Le musée Reina Sofia de Madrid explore jusqu'en septembre l'univers de la création artistique au début du franquisme, entre propagande et résistance, donnant à voir la jeunesse de futurs maîtres de l'art contemporain.

Champ fermé. Art et pouvoir dans l'après-guerre espagnole, 1939-1953, inaugurée cette semaine, couvre les premières années de la dictature du général Francisco Franco (1939-1975), après la victoire de ses troupes sur celles du régime républicain lors de la guerre d'Espagne (1936-1939).

Elle fait suite à une exposition, en 2012-2013, sur l'art espagnol des années 1930, marqué par l'effervescence du régime républicain puis la guerre civile.

Parmi le millier de pièces exposées jusqu'au 26 septembre, certaines sont inédites et d'autres n'ont plus été exposées depuis les années 1970.

Celui-ci a rassemblé des tableaux, sculptures, dessins, photos, revues, films et maquettes d'époque signés par plus de 200 artistes dont les Espagnols Salvador Dali, Joan Miro et Pablo Picasso, prêtés par une centaine de collections et fonds publics et privés.

L'exposition dissèque la propagande du régime franquiste à travers des thèmes comme la reconstruction après trois ans de guerre ou l'exaltation du monde rural.

Cette période, marquée par la répression des opposants et l'isolement de l'Espagne, est «longue, et très complexe», note Manuel Borja-Villel, directeur du musée.

«Le cliché en vertu duquel il ne s'est rien passé pendant les années 1940 est facile à démentir», explique à l'AFP Maria Dolores Jiménez-Blanco, commissaire de l'exposition, qualifiant l'époque de «trou noir dans le monde historiographique».

Pendant ces années, «la volonté du régime de créer une culture, un art qui le représente», cohabitait avec «les éléments de résistance, l'exil», souligne Manuel Borja-Villel. Une période où franquistes et républicains se disputent aussi les symboles de la culture nationale, le folklore et le flamenco étant utilisés par les deux camps.

Exil et cohabitation

Plusieurs grands artistes durent aussi quitter l'Espagne, faute d'affinités avec le régime, comme le compositeur Manuel de Falla, exilé en Argentine, ou Picasso.

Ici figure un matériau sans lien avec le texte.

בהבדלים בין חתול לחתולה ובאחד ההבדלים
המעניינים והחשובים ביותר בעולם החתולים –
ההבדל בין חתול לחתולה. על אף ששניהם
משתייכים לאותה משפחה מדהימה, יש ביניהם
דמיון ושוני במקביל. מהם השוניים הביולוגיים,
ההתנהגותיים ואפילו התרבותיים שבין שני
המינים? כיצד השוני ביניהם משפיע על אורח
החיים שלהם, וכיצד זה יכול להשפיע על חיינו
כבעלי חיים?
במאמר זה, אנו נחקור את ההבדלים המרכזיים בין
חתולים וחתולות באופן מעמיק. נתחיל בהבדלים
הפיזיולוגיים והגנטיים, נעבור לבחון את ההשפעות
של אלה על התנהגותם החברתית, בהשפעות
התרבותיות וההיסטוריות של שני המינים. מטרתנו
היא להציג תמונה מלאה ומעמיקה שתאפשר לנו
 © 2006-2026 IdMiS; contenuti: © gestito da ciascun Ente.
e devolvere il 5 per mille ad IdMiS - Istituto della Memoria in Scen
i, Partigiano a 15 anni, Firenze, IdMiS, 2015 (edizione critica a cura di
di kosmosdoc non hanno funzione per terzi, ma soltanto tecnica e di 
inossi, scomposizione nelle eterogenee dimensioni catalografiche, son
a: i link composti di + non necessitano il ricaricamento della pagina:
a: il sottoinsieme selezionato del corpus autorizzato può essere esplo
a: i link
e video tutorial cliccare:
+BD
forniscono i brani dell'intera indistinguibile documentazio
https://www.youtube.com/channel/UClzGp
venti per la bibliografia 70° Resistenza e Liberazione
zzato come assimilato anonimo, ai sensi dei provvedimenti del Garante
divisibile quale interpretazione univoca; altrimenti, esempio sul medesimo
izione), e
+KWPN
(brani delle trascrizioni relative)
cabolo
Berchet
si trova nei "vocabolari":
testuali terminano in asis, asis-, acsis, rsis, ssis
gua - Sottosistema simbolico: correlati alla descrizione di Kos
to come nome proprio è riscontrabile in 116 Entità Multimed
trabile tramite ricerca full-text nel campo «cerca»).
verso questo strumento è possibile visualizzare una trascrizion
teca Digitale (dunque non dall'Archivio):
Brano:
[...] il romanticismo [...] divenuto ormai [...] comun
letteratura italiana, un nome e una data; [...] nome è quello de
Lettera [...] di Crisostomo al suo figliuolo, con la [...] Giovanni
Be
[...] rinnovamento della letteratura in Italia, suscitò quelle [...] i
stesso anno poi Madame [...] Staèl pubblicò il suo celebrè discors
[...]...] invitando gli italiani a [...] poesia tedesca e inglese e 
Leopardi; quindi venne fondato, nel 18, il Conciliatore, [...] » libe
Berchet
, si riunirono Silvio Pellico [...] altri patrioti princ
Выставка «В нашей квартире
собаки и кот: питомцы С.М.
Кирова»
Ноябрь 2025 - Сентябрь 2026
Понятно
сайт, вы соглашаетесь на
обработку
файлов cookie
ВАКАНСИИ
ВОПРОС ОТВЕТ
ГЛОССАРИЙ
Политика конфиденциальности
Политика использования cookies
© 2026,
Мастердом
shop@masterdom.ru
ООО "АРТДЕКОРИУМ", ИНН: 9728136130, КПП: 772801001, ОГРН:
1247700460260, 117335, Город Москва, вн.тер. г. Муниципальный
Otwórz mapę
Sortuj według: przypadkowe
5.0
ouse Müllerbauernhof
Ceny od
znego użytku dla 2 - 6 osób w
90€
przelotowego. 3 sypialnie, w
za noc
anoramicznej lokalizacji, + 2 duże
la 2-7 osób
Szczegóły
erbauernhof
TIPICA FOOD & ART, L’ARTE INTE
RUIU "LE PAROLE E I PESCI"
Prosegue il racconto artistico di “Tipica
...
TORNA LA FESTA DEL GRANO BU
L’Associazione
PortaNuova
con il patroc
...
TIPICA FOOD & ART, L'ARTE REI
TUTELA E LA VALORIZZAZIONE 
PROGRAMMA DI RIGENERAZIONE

Une salle entière de l'exposition est consacrée aux toiles de l'artiste exilé en France et proche du Parti communiste, avec l'effrayante Femme assise dans un fauteuil gris peinte le lendemain de la fin de la République espagnole, le 1er avril 1939, ou une tête de mort sculptée en 1943.

«Picasso est une figure toujours présente d'une façon ou d'une autre» à l'époque, affirme Manuel Borja-Villel. «C'est à la fois une figure mythique pour les artistes d'avant-garde et un personnage détesté par le régime».

Miro, lui, retourne en Espagne en 1942. «Il reste à l'écart du régime de Franco. Il vit une sorte d'exil intérieur», déclare à l'AFP Maria Dolores Jiménez-Blanco.

Pendant ces premières années d'après-guerre, dit-elle, beaucoup de jeunes artistes qui lanceront leur carrière plus tard ont commencé à émerger, comme le peintre catalan Antoni Tapies ou le sculpteur Eduardo Chillida. Ils ont tous deux vécu brièvement à Paris.

C'est cette cohabitation que veut montrer le musée en exposant dans la même salle le jeune Tapies (1923-2012), opposé au régime, et Salvador Dali (1904-1989), plus âgé et sympathisant franquiste.

Une huile surréaliste, Parafaragamus de Tapies (1949), représentant l'intérieur d'une fleur contenant une salle carrelée où flottent de multiples objets et formes, côtoie un portrait peint par Dali en 1943 de l'ambassadeur d'Espagne dans la France de Vichy (régime collaborant avec les nazis) devant le monumental monastère espagnol de l'Escurial.

Le Reina Sofia organise en outre, jusqu'en juin, des projections de films d'époque et des conférences sur l'art espagnol dans les années 1940.